Aproveitámos para dar conta de toda a roupa que havia para lavar, foram 3 tardes de lavandaria animada em que toda a família participou. Lavar a roupa tornou-se um evento familiar! A relva e uma corda entre coqueiros serviam de estendal. 

Fizémos amigos novos de outros barcos e de locais. A Laura, mãe de 3 filhos da idade dos nossos e natural de Anaho foi companhia de vários dias, na maior parte dos quais saímos de lá cheios de frutas. Disse-nos também que podíamos encontrar vegetais numa quinta ali perto, em Haatuatua a 40 minutos de caminhada. Aí trocamos cabos por frutas diferentes e vegetais, pois aqui fazem muita falta para aparelhar os cavalos. 

De volta a Taiohae tínhamos por objetivo atestar combustíveis, mantimentos, resolver assuntos cibernéticos pendentes e partir para Ua Pou, último destino antes de 3 dias de mar a caminho das Tuamotu, o nosso próximo arquipélago. Mas as voltas sairam trocadas depois de termos visto um anúncio de trabalhos informáticos, num dos cafés que oferecem internet.

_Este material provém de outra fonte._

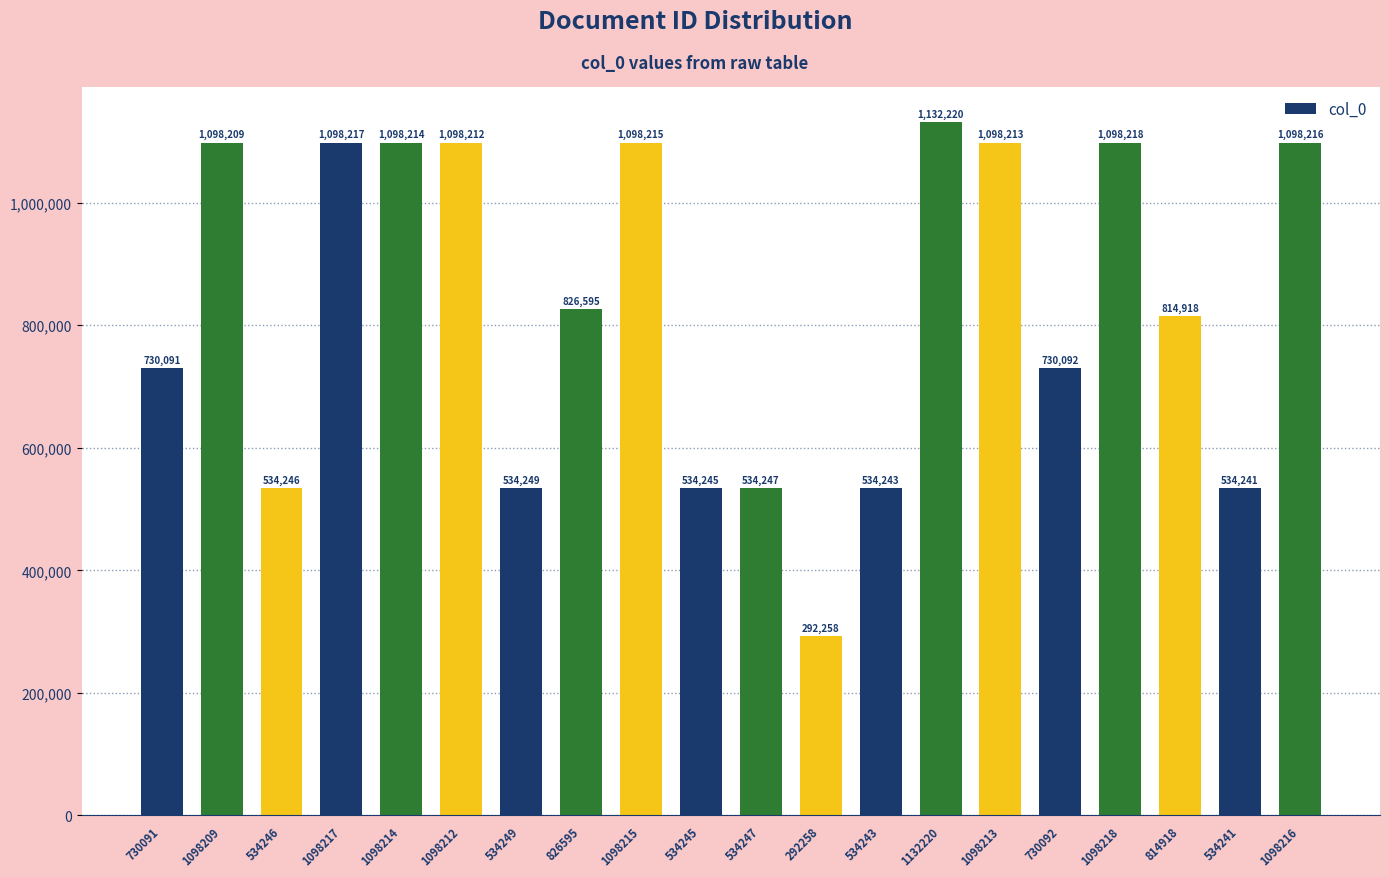

Does the chart contain stacked bars?

No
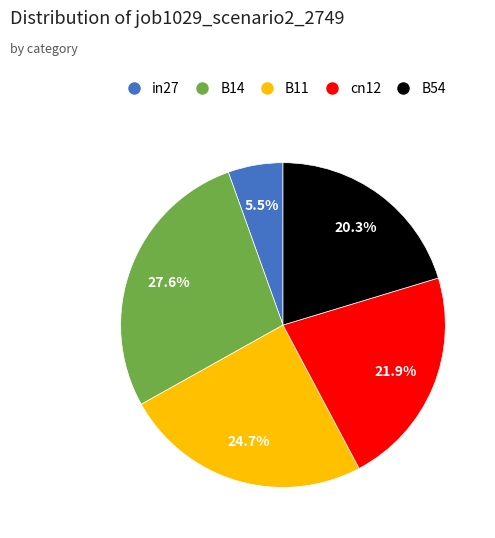

How much of the chart is everything except B14?

72.4%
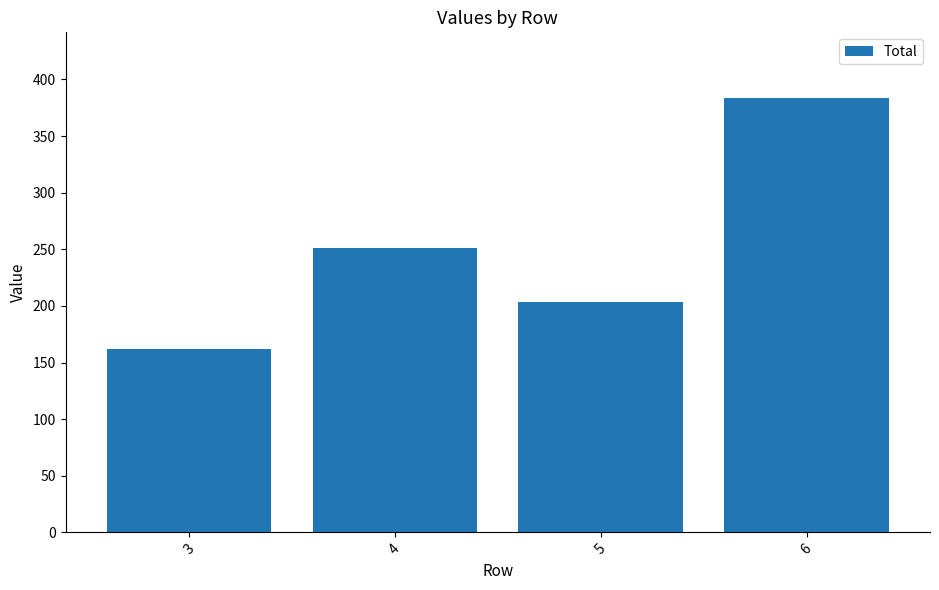

How many values are below 251?

2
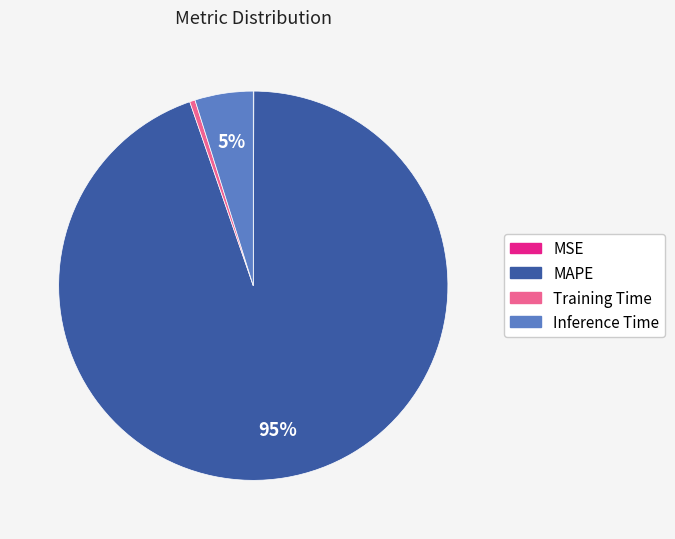

Is it true that Inference Time is 10% of the pie?

False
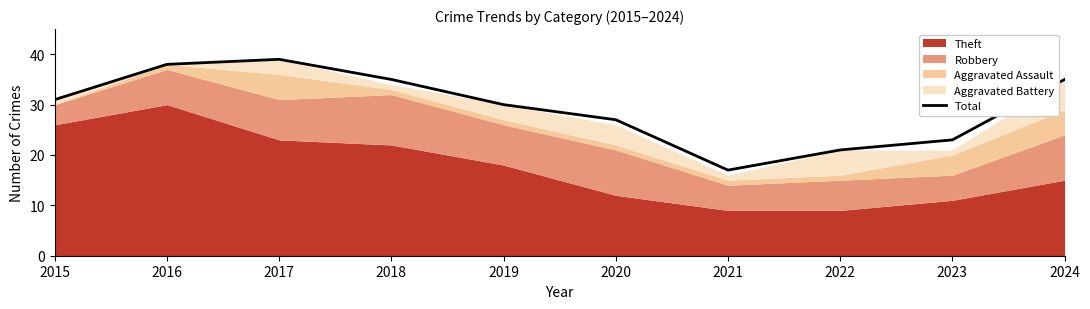

Read the value at 2021, to the nearest 10.

20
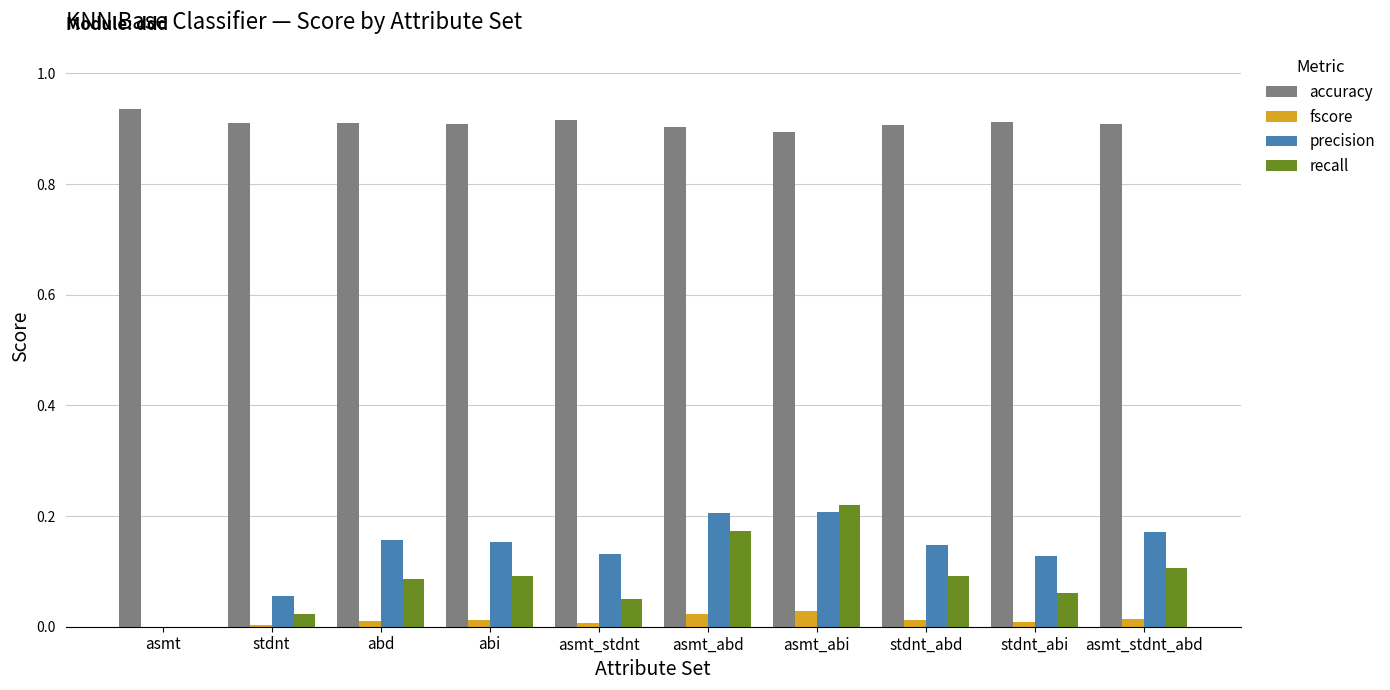

Which series has the largest total across all categories?

accuracy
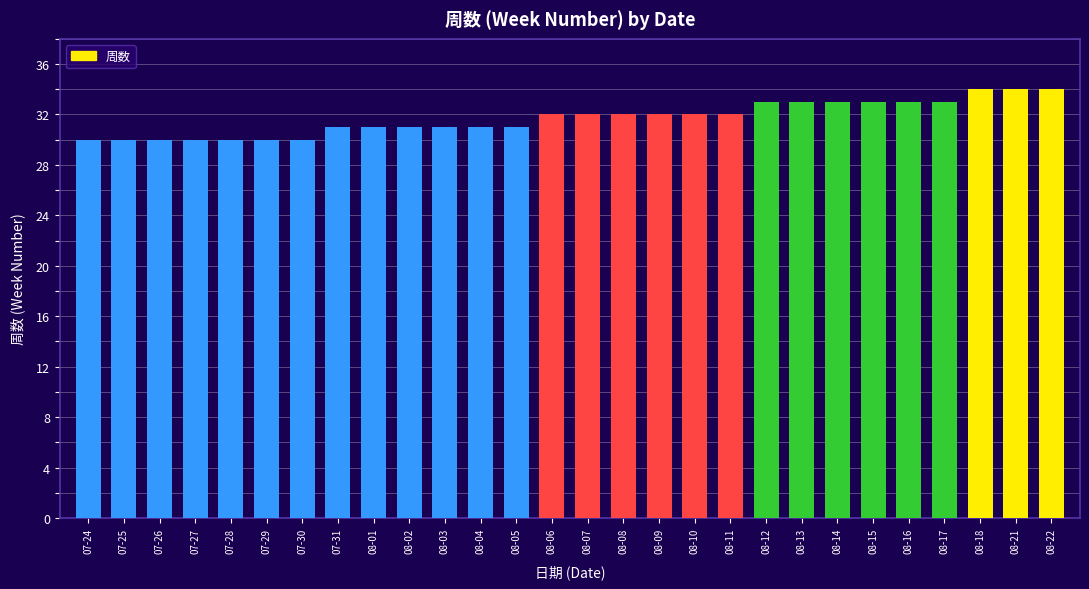

What is the smallest value displayed?

30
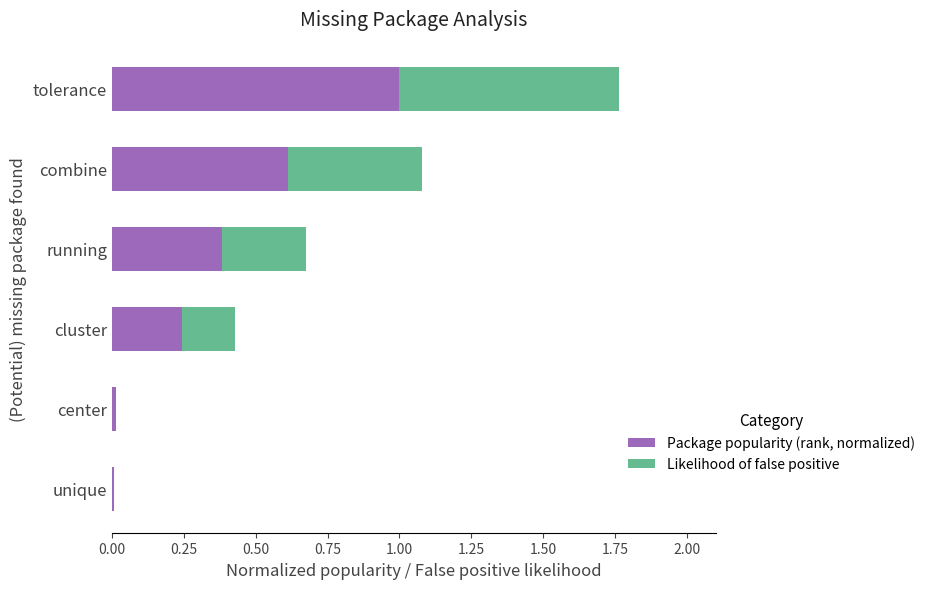

Is it true that Package popularity (rank, normalized) equals 0.4 at combine?

False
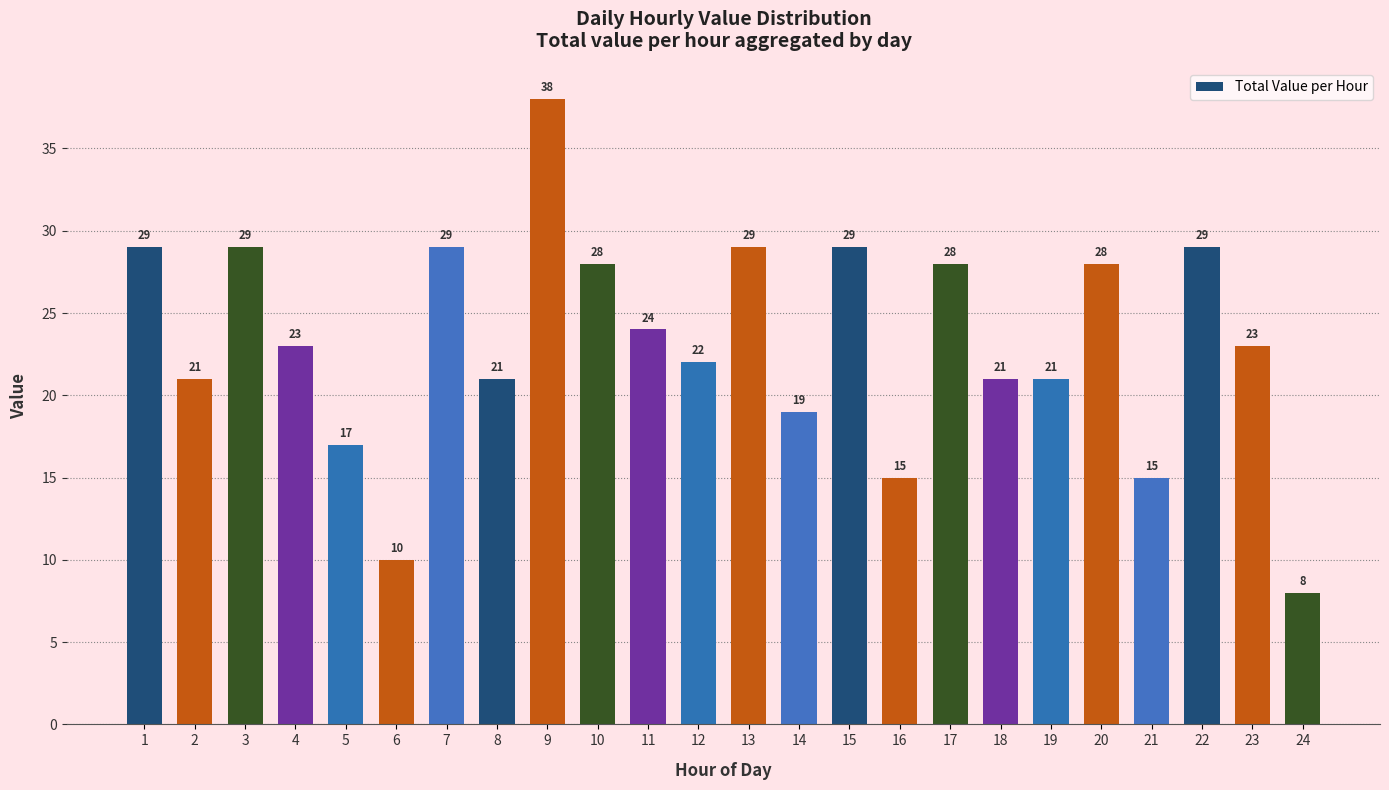

Between 9 and 22, which is larger?

9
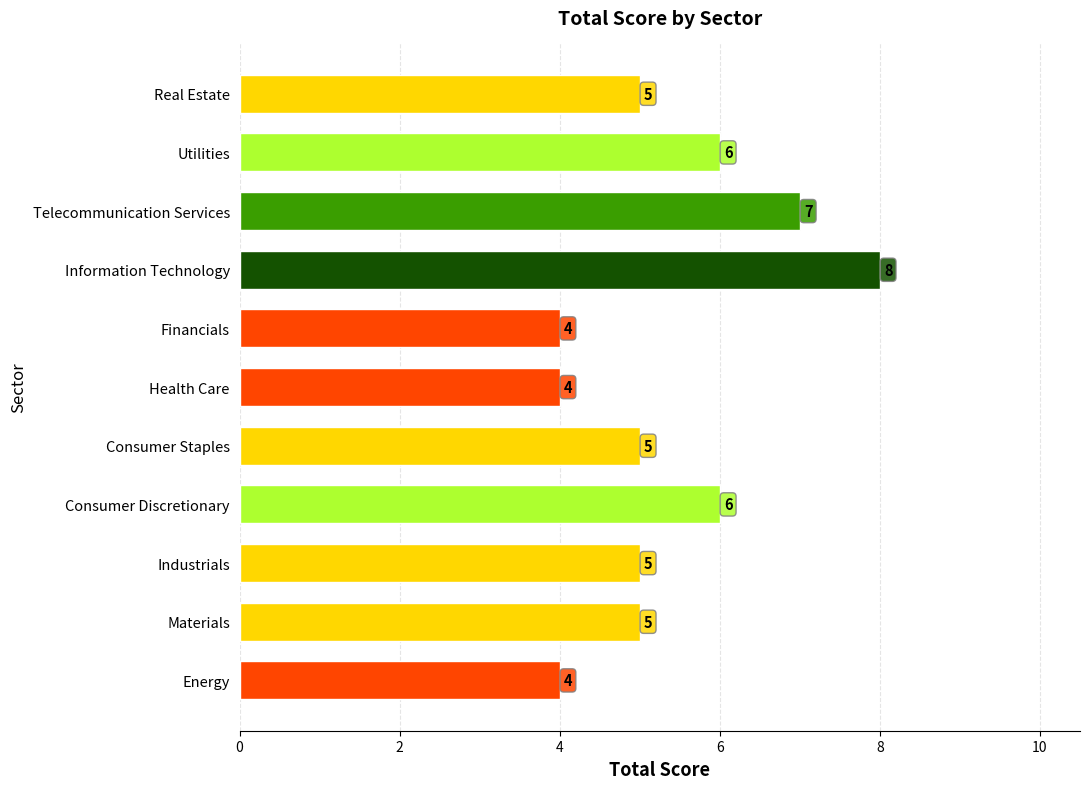

Which label corresponds to the largest value in the chart?

Information Technology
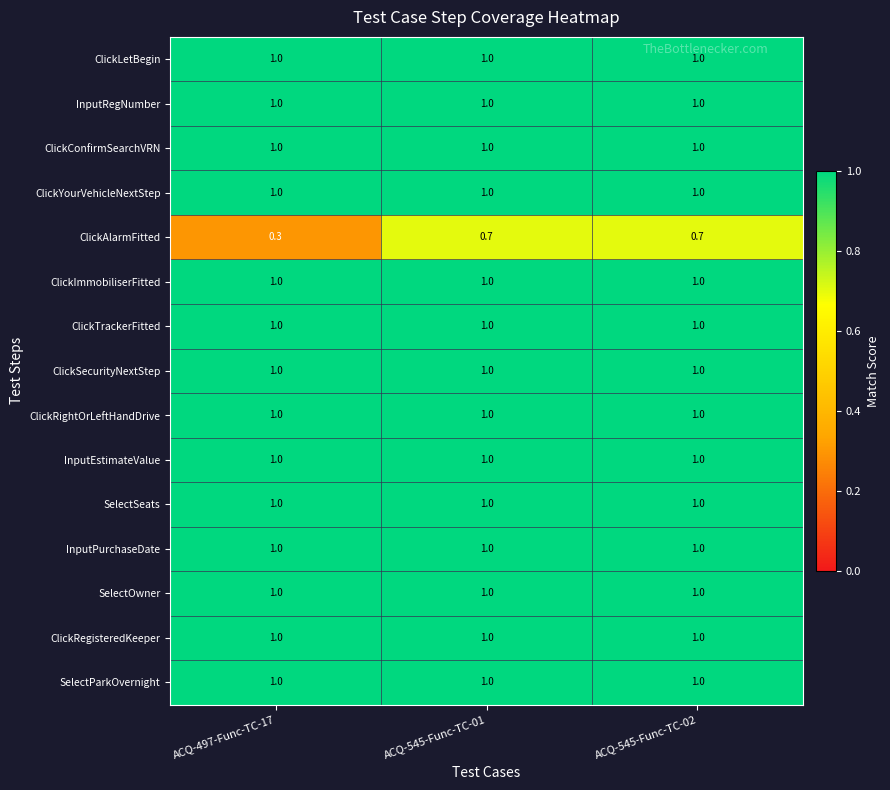

The SelectOwner series shows 1.0 at ACQ-497-Func-TC-17. True or false?

True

O nome que constava no anúncio era típicamente português, enviámos um email e conhecemos o Beto, aqui residente há 6 anos. 

Adoramos conhecer portugueses pelo mundo, é sempre uma festa e falarmos a nossa lingua aquece o coração. Com o Beto fomos conhecer Vaipo, a maior cascata da Polinésia Francesa, uma queda de água com pouco mais de 300m de altura que desagua num vale único e de uma beleza incrível. Para lá chegar fomos no jipe do Beto, entre estrada de asfalto, terra, lama, riachos e caminhada de ficarmos com os sapatos presos na lama. Atravessámos um pinhal imenso, vegetação mais alta do que nós, caniços e mosquitada. A vista de cima fazia impressões na barriga de tão alto que estávamos mas a paisagem era um encanto. 

Visitamos também o sítio histórico Koueva na companhia do Beto e do Jacques , um historiador francês que também trocou o seu país de origem e veio estabelecer raízes em Nuku Hiva . Este sítio constituí um tohua, local onde ocorriam as cerimónias sagradas, e onde sacrificavam e comiam alguns humanos azarados. Há também várias paepae recuperadas, casas típicas do antigamente.  

A catedral, mais conhecida por Notre Dame das Marquesas foi também um dos pontos da visita guiada.

No dia antes de partirmos fomos passear à Baía de Hakatea, vizinha à de Hakaui onde desagua a água da cascata. A família do Beto acompanhou-nos, um wahoo pescado a caminho foi o almoço e a praia serviu de palco a brincadeiras e banhos. Assim nos despedimos de Nuku Hiva e rumámos a Ua Pou, a última ilha habitada das Marquesas que nos faltava visitar. Aqui também as montanhas oferecem uma vista inegualável. Um jogo de futebol Ua Pou – Nuku Hiva que decorria foi o evento mais empolgante da semana.